Objectif de l'exercice:
Répondez aux questions suivantes à partir de l'extrait du discours au Sénat.
(a) Quel sénateur a enfin prononcé son discours, selon le premier paragraphe ?
(b) Qui se trouve tout juste derrière le sénateur Dalphond ?
(c) Combien de sénateurs qui sourient et aiment son leadership le sénateur Dalphond a-t-il ?

Extrait du document:

--

Honorables sénateurs, j’ai enfin l’occasion de prendre la parole sur ce projet de loi. On m’a accusé de retarder son adoption. Tout Ottawa pense que Don Plett retarde la démocratie, et j’ai attendu très longtemps. Enfin, le sénateur Dalphond a prononcé son discours, ce qui me permet maintenant d’ajouter mes observations au compte rendu. J’espère que M. Perron, à l’autre endroit, écoute mon discours ce soir et qu’il réalise que je suis intervenu à la première occasion qui s’est présentée sur ce projet de loi. Il s’agit réellement de ma première occasion.
Je tiens à féliciter le sénateur Dalphond. Le sénateur Housakos dit qu’il n’est pas souvent sur la même longueur d’onde que le sénateur Dalphond. Je félicite le sénateur Dalphond. Je suis le chef d’un caucus, et le sénateur Dalphond est le chef d’un caucus dans lequel un sénateur, qui est assis juste à côté de lui, a proposé un amendement qui, de toute évidence, crée beaucoup de problèmes pour ce projet de loi. De plus, tout juste derrière le sénateur Dalphond se trouve la marraine du projet de loi. Le sénateur Dalphond a une dizaine de sénateurs qui sourient et qui aiment son leadership. Sénateur Dalphond, nous devons nous rencontrer pour que vous me montriez comment vous faites. Vous faites un excellent travail, sénateur Dalphond, pour maintenir l’unité de votre groupe.

--

Informations fournies:

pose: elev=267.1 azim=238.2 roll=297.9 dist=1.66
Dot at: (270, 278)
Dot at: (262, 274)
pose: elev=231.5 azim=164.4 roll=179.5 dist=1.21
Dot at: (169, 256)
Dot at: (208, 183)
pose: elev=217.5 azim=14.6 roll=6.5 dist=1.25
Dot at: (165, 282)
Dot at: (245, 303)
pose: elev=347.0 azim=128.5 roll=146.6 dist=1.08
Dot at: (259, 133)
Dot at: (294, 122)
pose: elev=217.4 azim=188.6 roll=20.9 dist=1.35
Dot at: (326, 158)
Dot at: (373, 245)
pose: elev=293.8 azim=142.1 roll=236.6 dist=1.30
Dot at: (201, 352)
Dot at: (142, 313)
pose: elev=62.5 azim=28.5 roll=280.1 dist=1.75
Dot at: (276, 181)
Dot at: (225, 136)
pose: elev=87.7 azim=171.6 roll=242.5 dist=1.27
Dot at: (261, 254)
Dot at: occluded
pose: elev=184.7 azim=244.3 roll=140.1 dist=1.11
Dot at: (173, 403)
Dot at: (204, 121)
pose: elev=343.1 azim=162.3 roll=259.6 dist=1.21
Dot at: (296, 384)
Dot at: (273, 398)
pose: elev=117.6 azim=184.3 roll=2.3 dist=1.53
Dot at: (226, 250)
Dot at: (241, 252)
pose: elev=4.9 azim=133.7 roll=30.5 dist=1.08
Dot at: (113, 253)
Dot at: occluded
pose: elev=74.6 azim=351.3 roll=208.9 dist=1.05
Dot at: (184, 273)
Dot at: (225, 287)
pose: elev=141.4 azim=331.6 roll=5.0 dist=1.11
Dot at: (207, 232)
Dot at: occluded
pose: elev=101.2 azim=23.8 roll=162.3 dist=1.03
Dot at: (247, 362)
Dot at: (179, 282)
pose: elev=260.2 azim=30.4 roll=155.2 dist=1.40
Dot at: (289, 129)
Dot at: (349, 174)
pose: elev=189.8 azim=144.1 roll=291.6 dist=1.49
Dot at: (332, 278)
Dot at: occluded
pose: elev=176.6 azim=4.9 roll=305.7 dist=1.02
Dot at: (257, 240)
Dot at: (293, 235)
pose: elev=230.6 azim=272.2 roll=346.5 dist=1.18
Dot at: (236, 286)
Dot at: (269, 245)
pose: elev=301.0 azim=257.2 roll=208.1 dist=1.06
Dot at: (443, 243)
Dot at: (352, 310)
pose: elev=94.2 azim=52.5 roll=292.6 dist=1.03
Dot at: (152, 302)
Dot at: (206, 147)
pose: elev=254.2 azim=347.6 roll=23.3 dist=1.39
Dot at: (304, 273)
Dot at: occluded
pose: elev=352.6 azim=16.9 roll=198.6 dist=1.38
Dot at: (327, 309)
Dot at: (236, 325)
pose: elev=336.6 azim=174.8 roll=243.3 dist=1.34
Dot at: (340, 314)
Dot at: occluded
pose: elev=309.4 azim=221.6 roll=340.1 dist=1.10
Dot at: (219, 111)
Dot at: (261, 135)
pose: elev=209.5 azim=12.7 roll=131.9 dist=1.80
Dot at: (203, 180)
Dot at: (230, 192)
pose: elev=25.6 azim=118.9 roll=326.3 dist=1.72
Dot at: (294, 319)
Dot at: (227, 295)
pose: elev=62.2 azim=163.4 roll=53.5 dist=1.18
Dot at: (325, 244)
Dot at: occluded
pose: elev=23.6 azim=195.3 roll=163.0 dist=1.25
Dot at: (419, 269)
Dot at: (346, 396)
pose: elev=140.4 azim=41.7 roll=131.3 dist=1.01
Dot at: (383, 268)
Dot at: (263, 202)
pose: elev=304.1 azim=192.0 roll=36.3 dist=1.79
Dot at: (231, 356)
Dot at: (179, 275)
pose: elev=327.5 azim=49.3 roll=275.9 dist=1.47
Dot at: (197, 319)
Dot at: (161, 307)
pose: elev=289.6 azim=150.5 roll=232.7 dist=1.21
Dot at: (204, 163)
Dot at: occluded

--

Réponse finale:
(a) Le sénateur Dalphond.
(b) La marraine du projet de loi.
(c) Une dizaine.